I am a Christian, but I am a Hypocrite

I am a Christian, but I am a hypocrite. Too many times I have seen in the media and on facebook statements made about the church and its people. How unloving we are, how judgmental, and how hypocritical. It breaks my heart, but it’s unfortunately true.

I have been an example of unloving behavior, of being judgmental, and of being a hypocrite. I claim Christianity for me, for my salvation, for my forgiveness, but do I give that same acceptance to others? Not always.
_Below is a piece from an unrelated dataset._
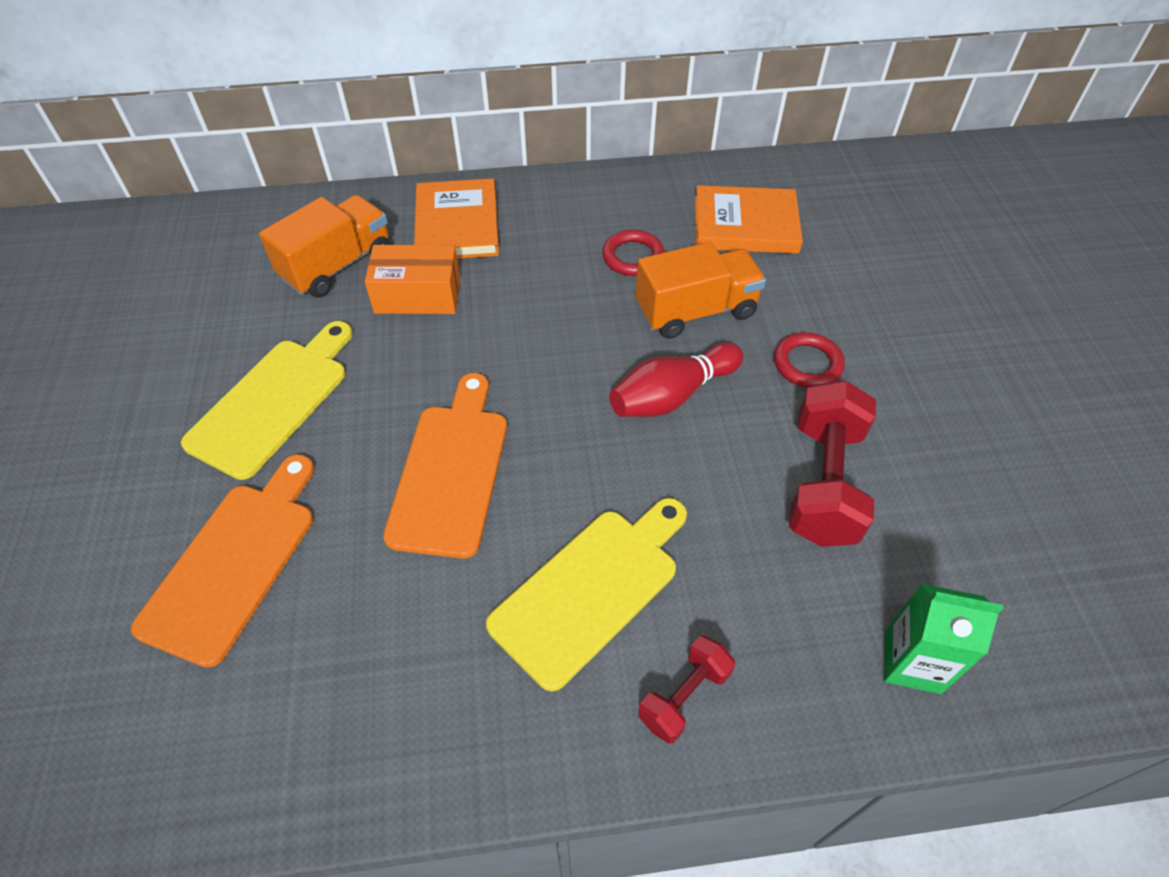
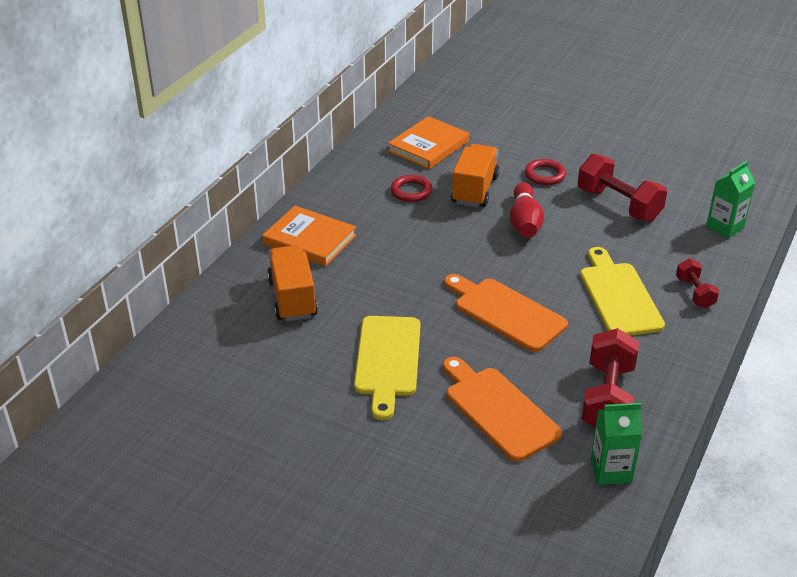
camera: 55 degrees left, 15 degrees down
(163, 771) = (611, 470): none -> green carton
(273, 401) = (387, 360): yellow cutting board -> yellow cutting board turned 150 degrees counterclockwise
(331, 688) = (607, 398): none -> red dumbbell
(418, 295) = (356, 276): orange box -> none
I’m reading The Love Dare by Stephen and Alex Kendrick and Chapter 22 “Love is Faithful” struck a chord with me today. This part especially,

You shall love the Lord your God with all your heart . . . your soul . . . your strength . . . your mind . . . and your neighbor as yourself” (Luke 10: 27). Our love for each other is supposed to be how people distinguish us as Christ’s disciples (John 13: 35). It is the root and ground of our existence (Ephesians 3: 17), meant to be expressed with passion and fervency (1 Peter 4: 8). Love is an exercise we are to “abound” in more and more (1 Thessalonians 3: 12), always getting better at it, becoming increasingly defined by it.

Being defined by love. What does this mean for us on a daily basis?

I think it means a lot of extreme loving and forgiving. Forgiveness has been something that I have struggled with and that God has laid on my heart lately (Read about it HERE). But this extreme love thing is new to me. We can have extreme forgiveness, but if we do not have love to go with it, how are we living out the example of Christ?

I can “forgive and forget” as the saying goes, but does forgetting also mean walking away and ignoring tough situations with my spouse, with my friends, with family and others around me? I think sometimes we believe that it does. But if we accept Christ’s forgiveness and love for us, we are also called to pass that same forgiveness and love on to those around us. Even if it costs us our reputation, even if it risks us looking like fools, even when it hurts, we can’t truly be examples of Christ without them both.

I don’t want to be a hypocrite any more. Instead I choose to abound in forgiveness AND love.


4 thoughts on “I am a Christian, but I am a Hypocrite

  1. I felt as if I could have been writing this. In fact, the post I just wrote was about forgiveness. It seems that now that God has a hold on my heart, he isn’t letting go, and he constantly reminds me (when I’m upset about something) that forgiveness isn’t really optional…I mean, not in light of his sacrifice. I think about it now in terms of not how I have been wronged, but in terms of how God has forgiven all of the wrong that I have done, which in turn frees me to truly forgive others.